A study found that the human enzyme ACE2 is offering protection to women against Covid-19 disease.
Key highlights of the study
- The new study has found that human enzyme ACE2 which enables the novel coronavirus to infect the cell, is also key in protecting against cardiovascular, lung and kidney diseases may be offering protection to women against Covid-19 disease.
- The study has looked at why female COVID-19 patients face less severe disease complications and a lower risk of dying than male patients, and found that it is thanks to hormones and chromosomes that contribute to a stronger immune response.
- The highlight of the study is how the sex differences in Covid-19 are linked to ACE2.
- Because of their chromosomes, women have two copies of the ACE2 gene and men have only one copy.
- This does not seem to make women more susceptible to Covid-19 infection, the research found, it rather protects them from the complications associated with the virus.
- ACE2 is a gene linked to the X chromosome. And women have twice as many active genetic instructions to make ACE2
- Research is underway to understand how manipulating ACE2 levels might help Covid-19 patients, to prevent infection by blocking the enzyme, or to protect the body by enhancing it.
- The study was led by researchers at University of Alberta.
- It is published in the American Journal of Physiology-Heart and Circulatory Physiology.
About human enzyme Angiotensin-converting enzyme 2 (ACE2)
- ACE2 is an enzyme attached to the cell membranes of cells located in the lungs, arteries, heart, kidney, and intestines
- ACE2 is known to be expressed in various human organs, and its organ- and cell-specific expression suggests that it may play a role in the regulation of cardiovascular and renal function, as well as fertility.

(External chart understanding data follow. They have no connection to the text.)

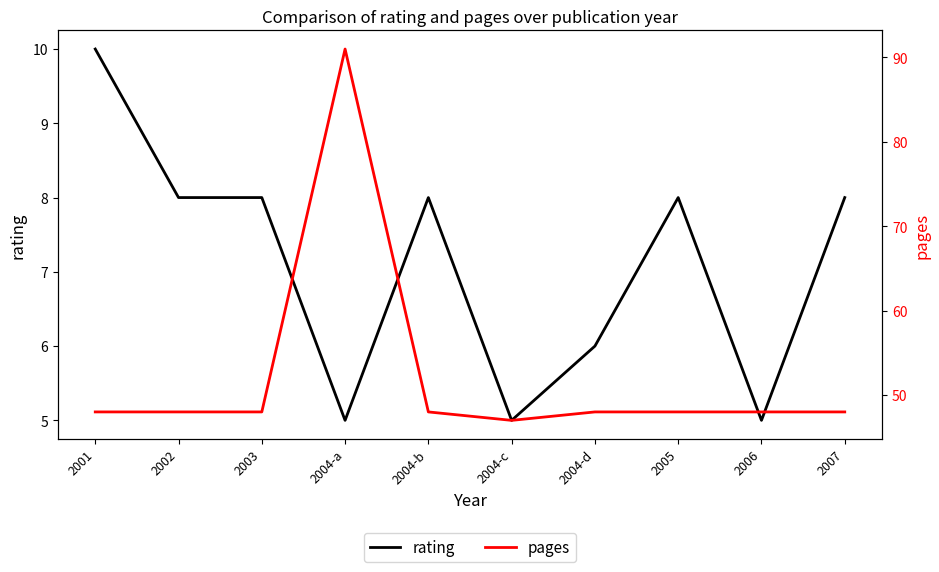

True or false: rating and pages cross at least once.

False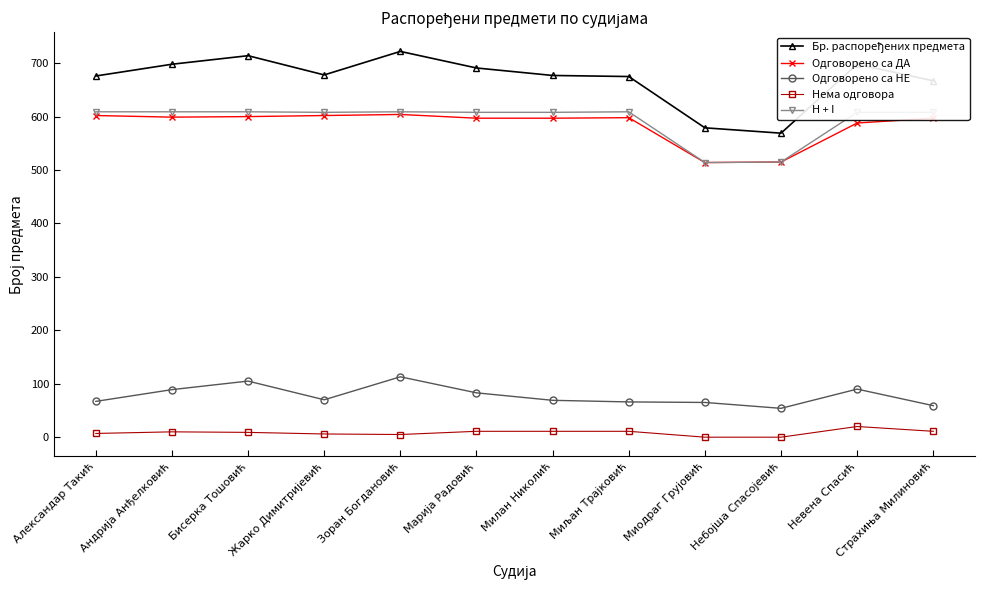

What is the label of the 1st point from the right?

Страхиња Милиновић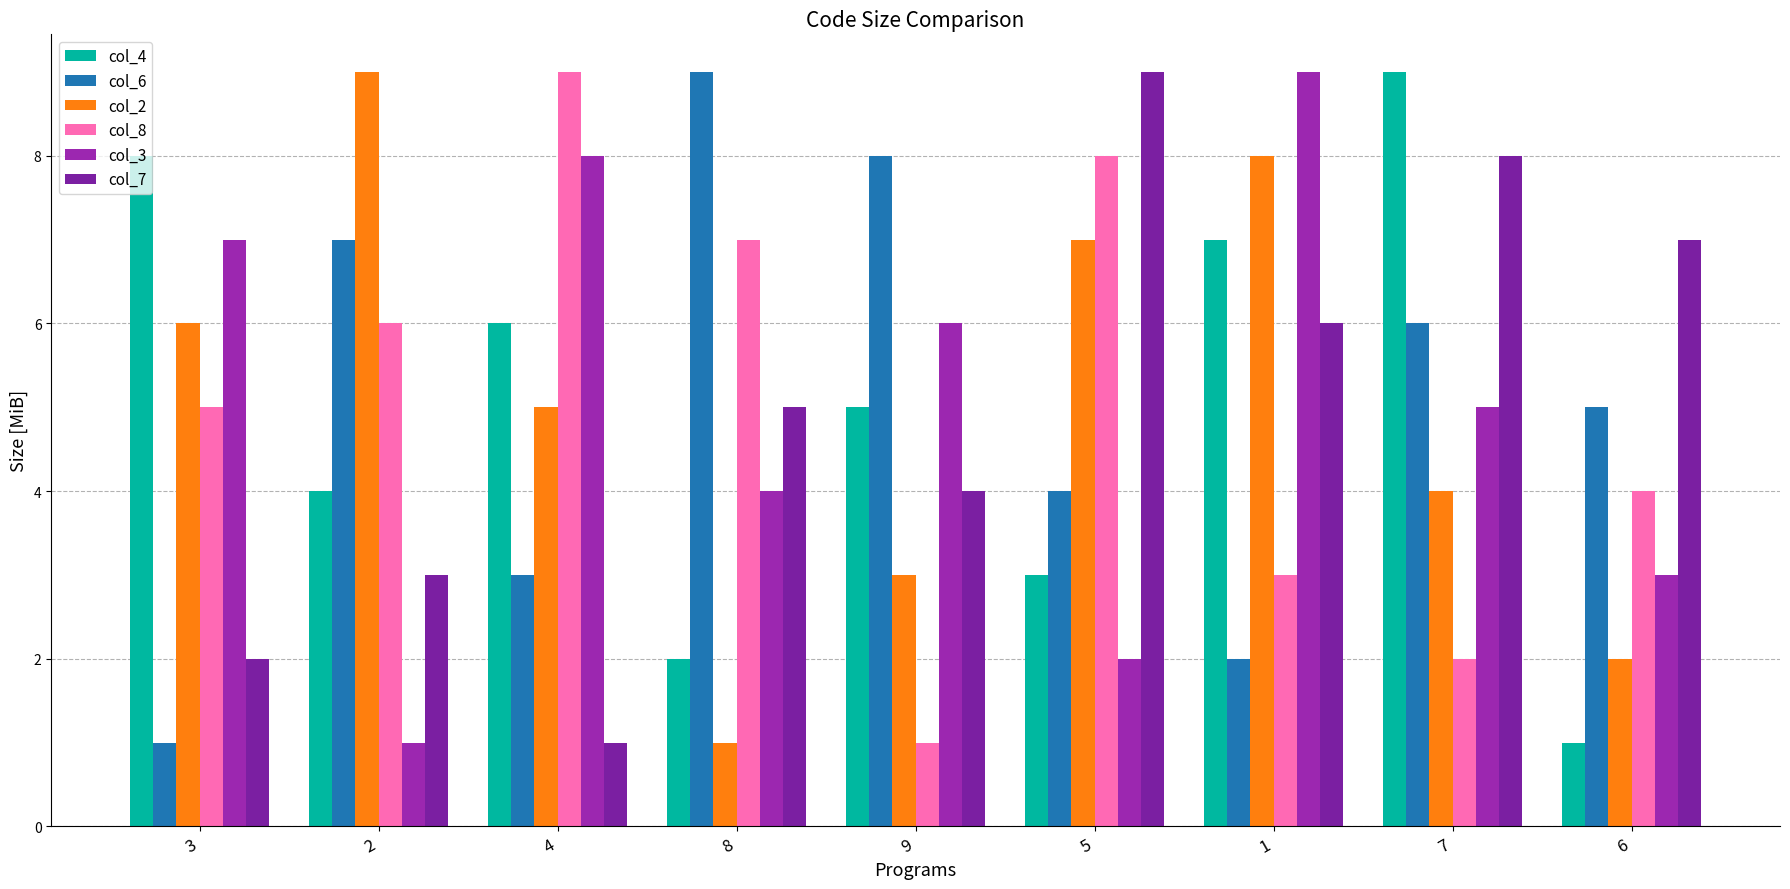

What are all the series names shown in the legend?

col_4, col_6, col_2, col_8, col_3, col_7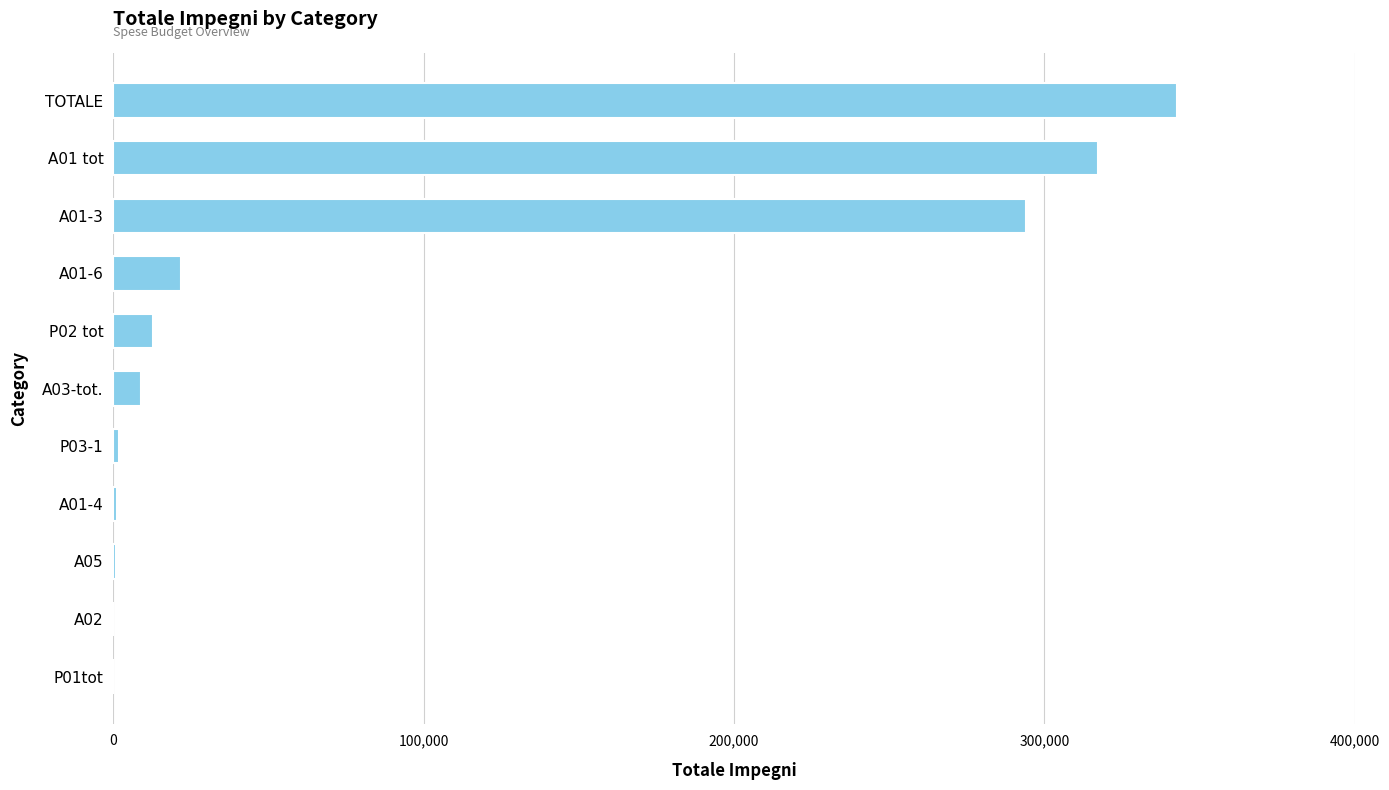

Is it true that the value at A01-6 is 21977.1?

True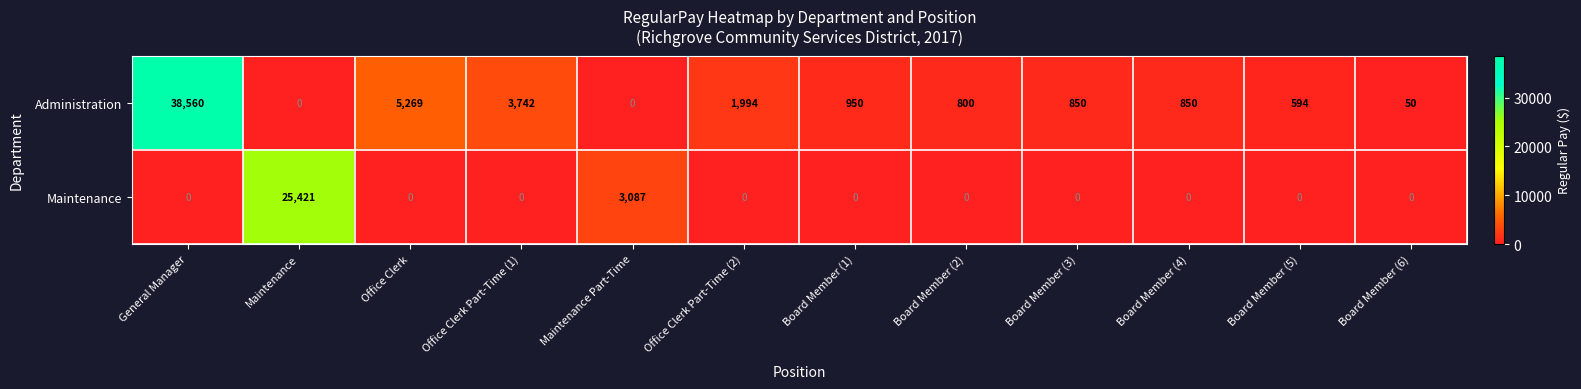

Which series has the largest total across all categories?

Administration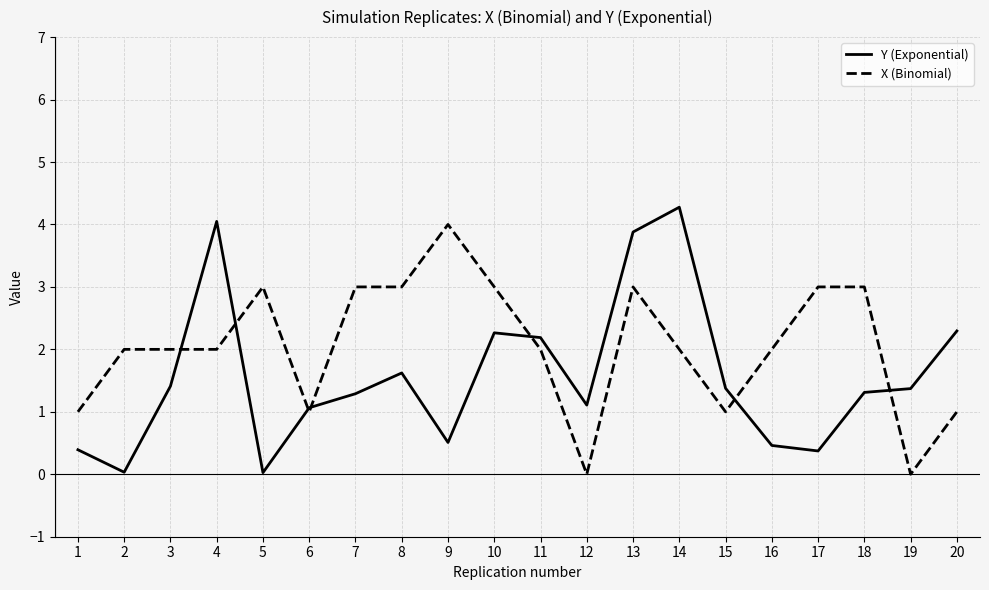

At which category is the sum across all series the highest?

13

- In addition, the encoded protein is a functional receptor for the spike glycoprotein of the human coronavirus HCoV-NL63 and the human severe acute respiratory syndrome coronaviruses, SARS-CoV and SARS-CoV-2, the latter is the causative agent of COVID-19.
- Multiple splice variants have been found for this gene and the dACE2 (or MIRb-ACE2) splice variant has been found to be interferon inducible.